Investing.com - Nvidia slumped on Monday, sending semis broader lower, after the chipmaker warned it would miss fourth-quarter revenue expectations blaming weaker-than-expected gaming and datacenter growth.
Nvidia (NASDAQ:NVDA) cut its fourth-quarter revenue to $2.2 billion from $2.7 billion as slowdown in China hurt gaming and datacentre growth, sending tis share price more than 13% lower.
Gaming, which makes up the bulk of its overall revenues, was of particular concern, as demand for company's latest slate of graphics cards using Nvidia's Turing architecture was lower than expected.
“Sales of certain high-end GPUs using Nvidia’s new Turing architecture were lower than expected,” the company said.
Datacenter sales fell short of expectations as customers turned cautious and pulled out of deals that were expected to close in the last month of the quarter, the company said.
As well as declining gaming and datacenter growth, lower gross margin was cited as a headwind for the chipmaker.

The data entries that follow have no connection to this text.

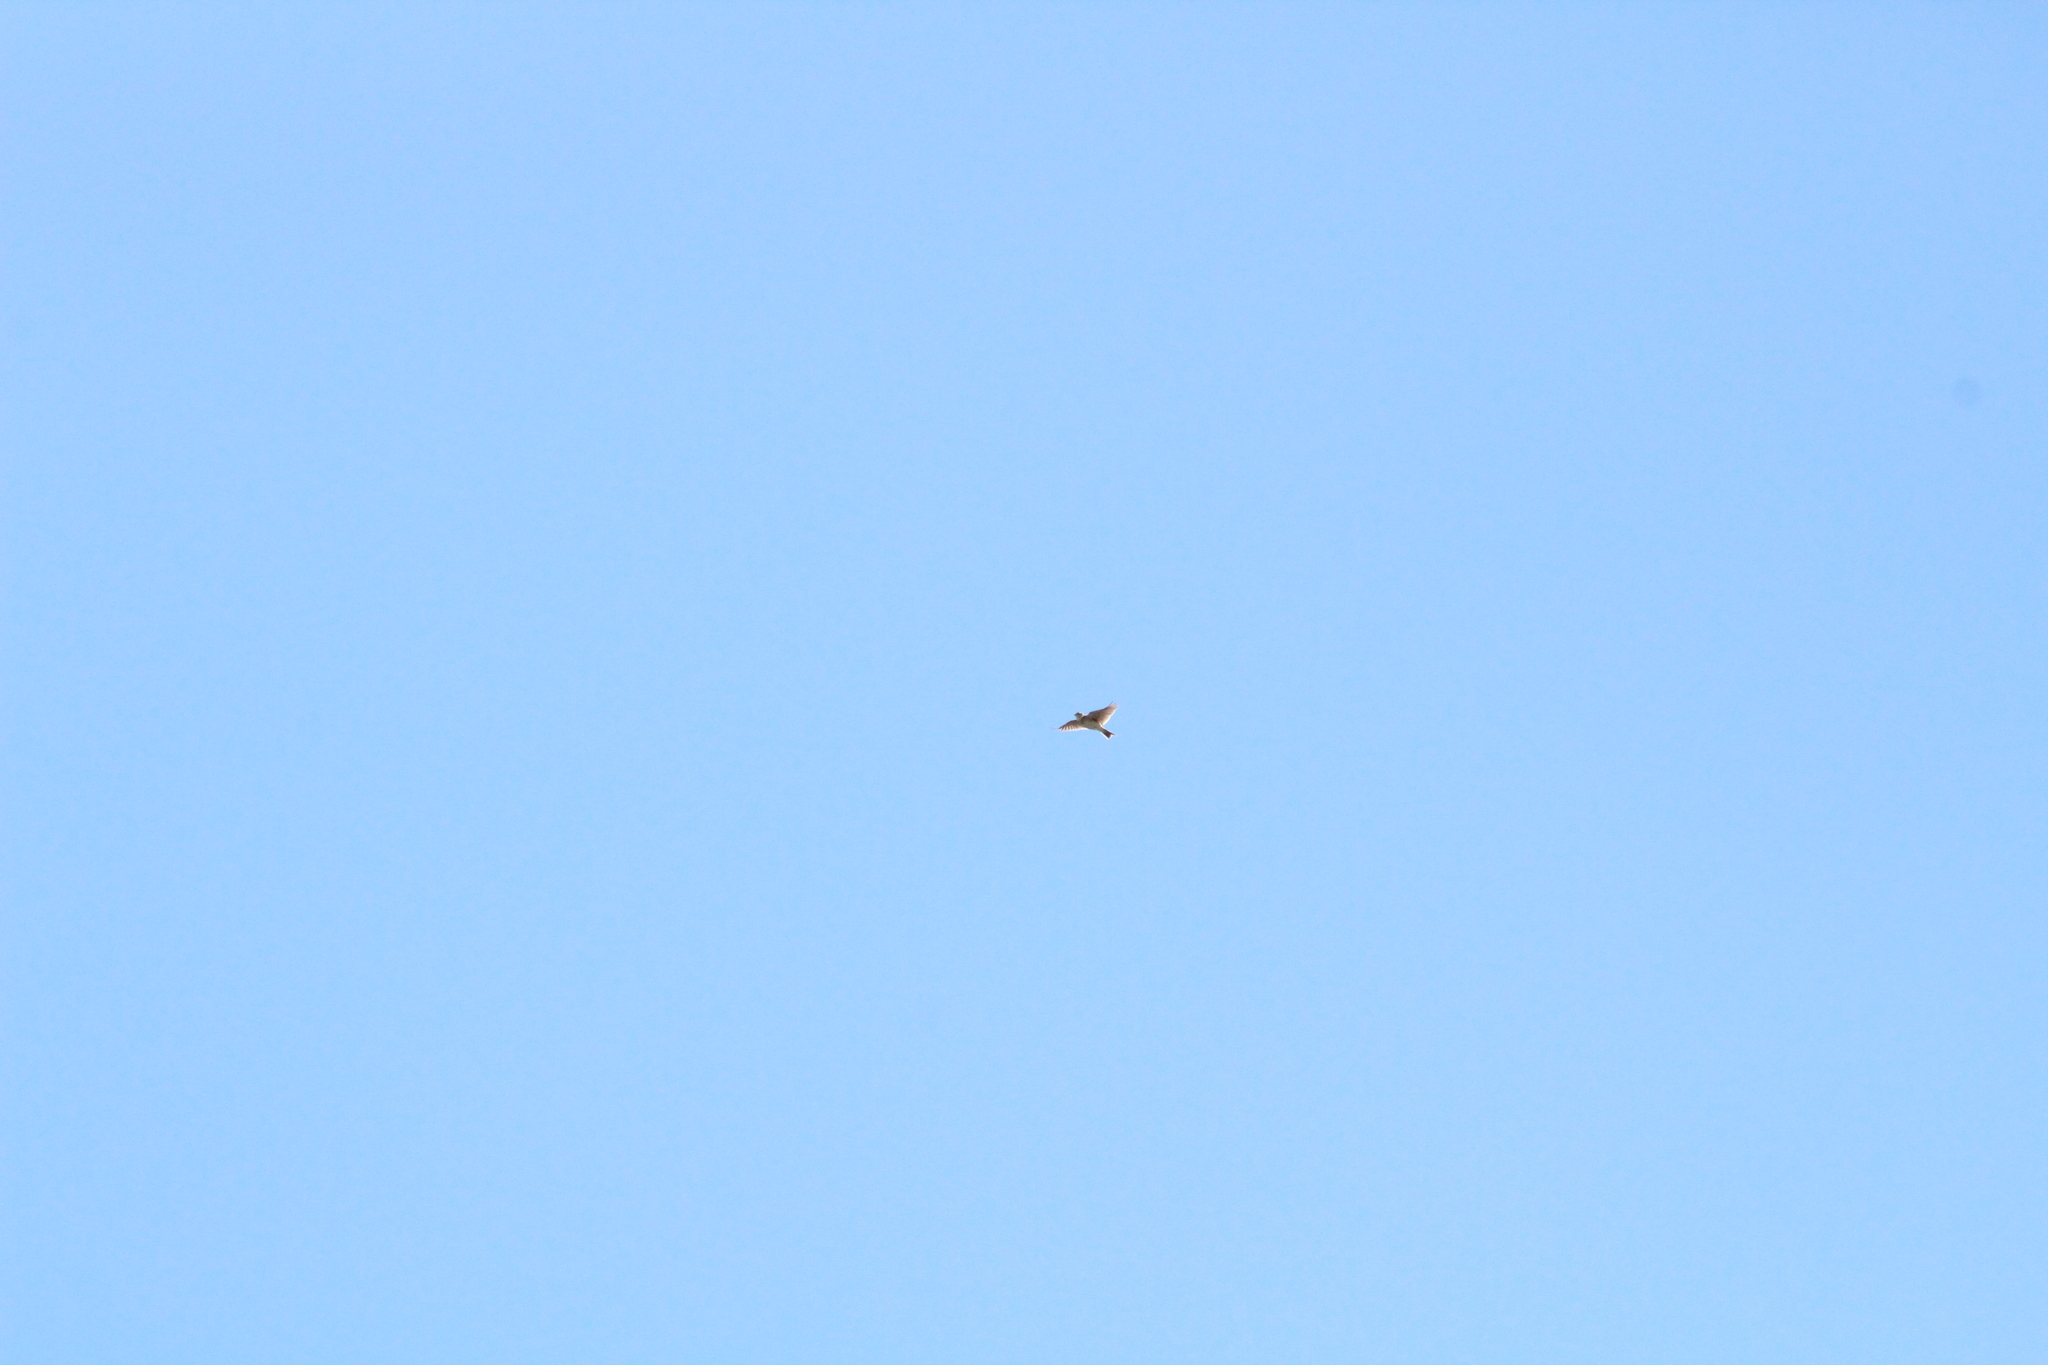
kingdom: Animalia
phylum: Chordata
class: Aves
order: Passeriformes
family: Alaudidae
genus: Alauda
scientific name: Alauda arvensis
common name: Eurasian skylark
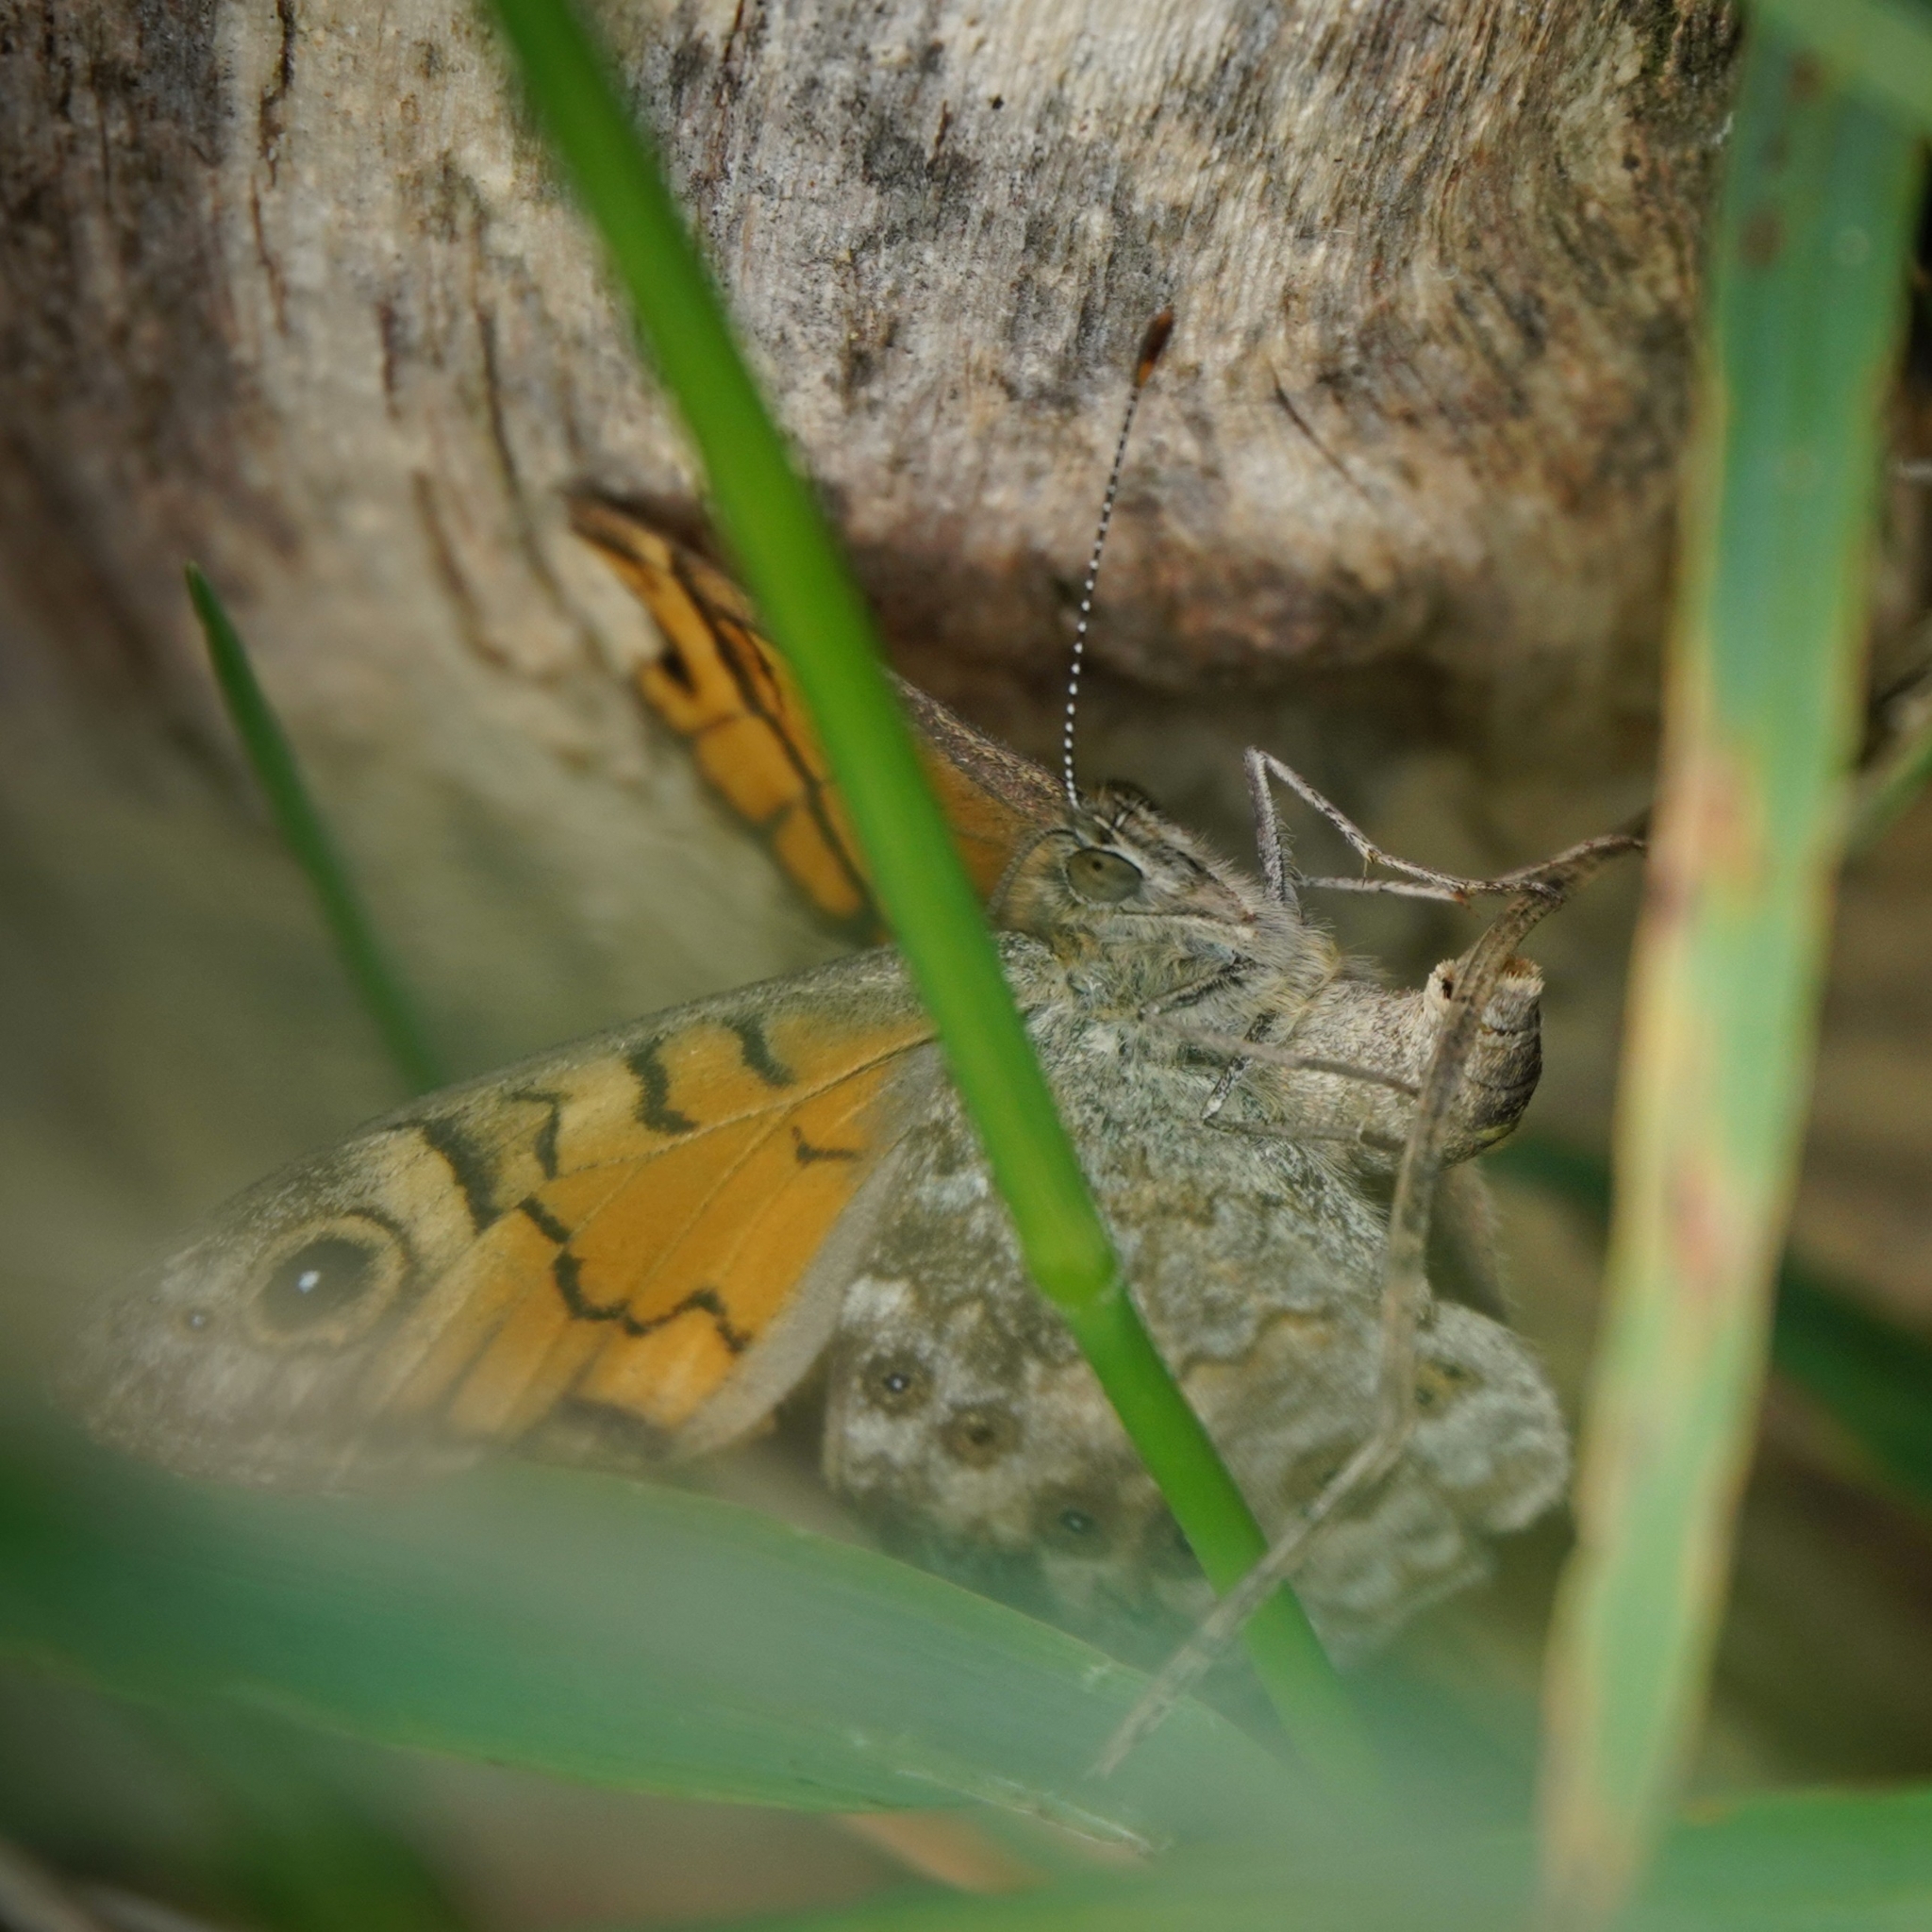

"While we view the gaming issues as unsurprising, we think the incremental softness on gross margins suggests a continued pause in datacenter," RBC said. "With this in mind, we think the next 3-to-4 months will remain challenging." RBC said.
The slump in Nvidia weighed on semis as Micron Technology (NASDAQ:MU), Broadcom (NASDAQ:AVGO) and NXP Semiconductors (NASDAQ:NXPI) came under pressure.
Philadelphia Semiconductor Index fell 2.4%, erasing some of gains from last week following chipmaker Xilinix's blowout quarterly report.